Issue (i): whether the option exercised under the Explanation to section 11(1) was vague or ineffective.
Analysis: The option notice used the same language as the statutory Explanation and clearly indicated that the shortfall in application of income would be met out of income of the subsequent year. The form and wording were not indefinite merely because the statutory mechanism permitted deemed application in the later year. The assessee's notice satisfied the requirement of a written option within the prescribed time.
Conclusion: The option was valid and effective in favour of the assessee.
Issue (ii): whether the loan advanced to Shri Ram Centre for Art and Culture constituted application of income for charitable purposes.
Analysis: The objects of the recipient trust were found to be aligned with the assessee's objects of promoting music, dance, drama, and allied educational dissemination. Maintenance of libraries and reading rooms was treated as a means of advancing those objects rather than a dissimilar purpose. The advance was therefore regarded as an expenditure in furtherance of the assessee's charitable objects.
Conclusion: The loan was application of income in favour of the assessee.
Issue (iii): whether the earlier fixed deposit with Grindlays Bank could be treated as a valid investment or accumulation for the purpose of section 11(2).
Analysis: The requirement under section 11(2)(b) was treated as directed to the money so accumulated or set apart, and the statutory scheme was held not to demand that the investment must always originate only from the current year's income.
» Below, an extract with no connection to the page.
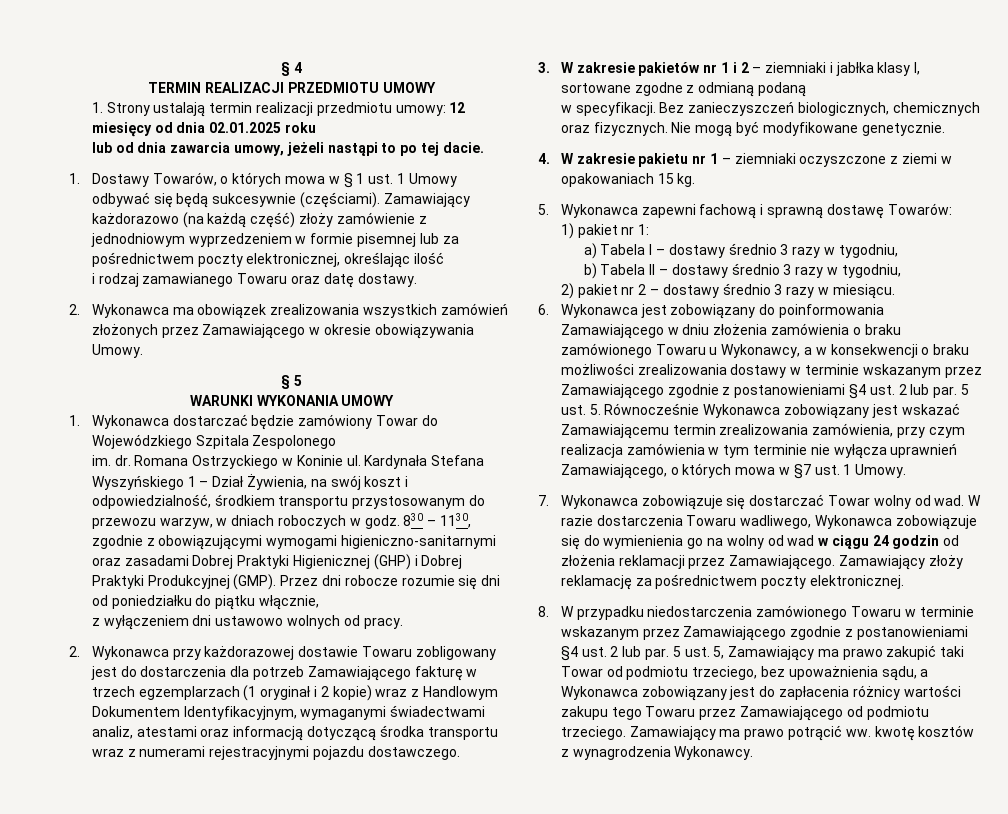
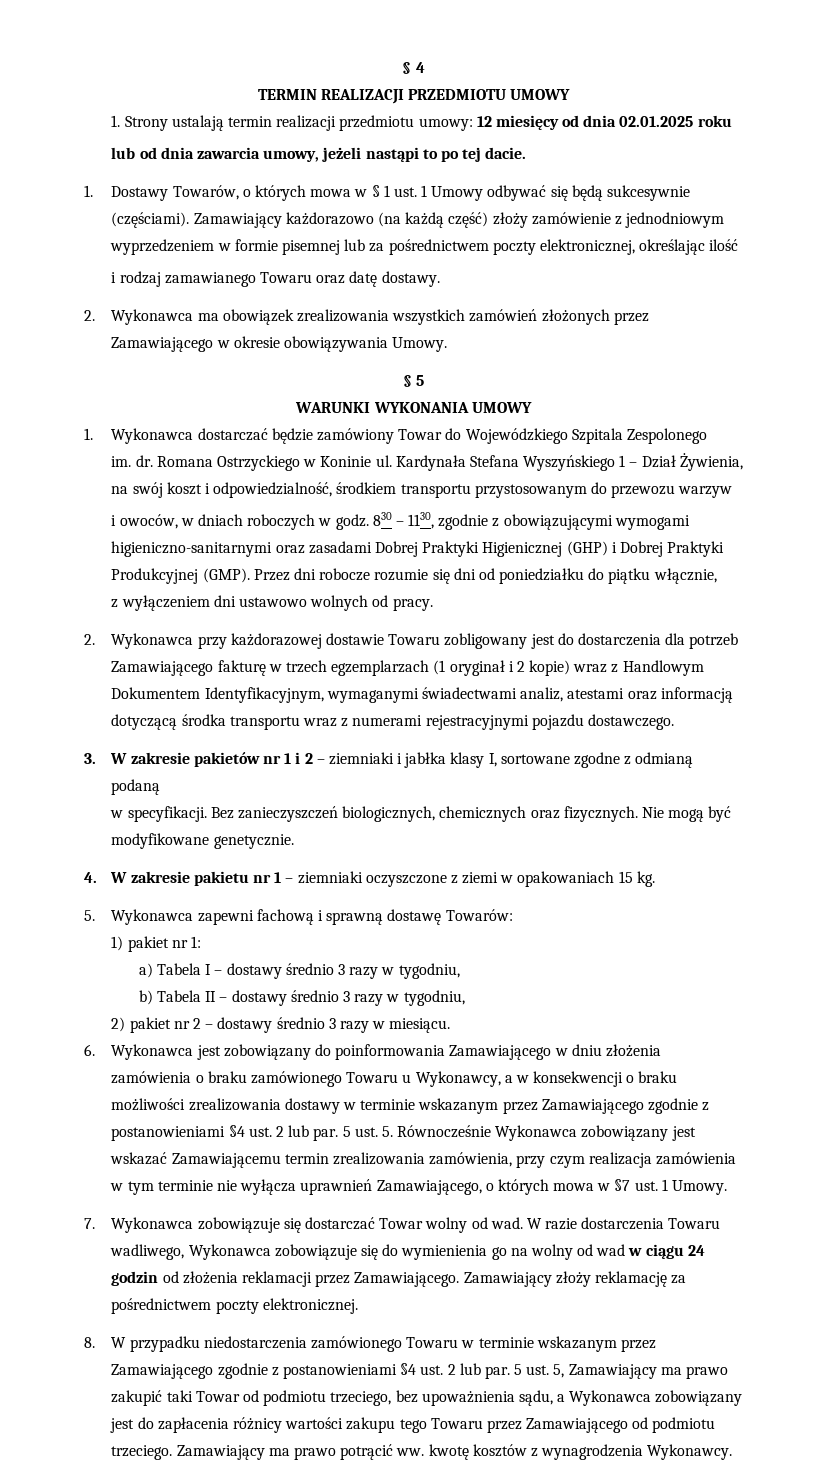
[159,517,213,529] warzyw, -> [678,486,733,498] [111,514,178,529] warzyw // i owoców,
A deposit already lying free and available could be reckoned if it was capable of serving the accumulation requirement, particularly where rigid insistence on contemporaneous funding would defeat the legislative object.
Conclusion: The earlier fixed deposit could be counted towards compliance with section 11(2) in favour of the assessee.
Final Conclusion: The assessee satisfied the requirements for exemption under section 11, and the additions made by the revenue authorities were unsustainable.
Ratio Decidendi: For section 11, a written option that tracks the statutory language and clearly identifies deferred application of income is valid, and compliance with the accumulation requirement is not defeated merely because the qualifying investment did not originate from the current year's income if the funds were otherwise available for the trust's accumulation purpose.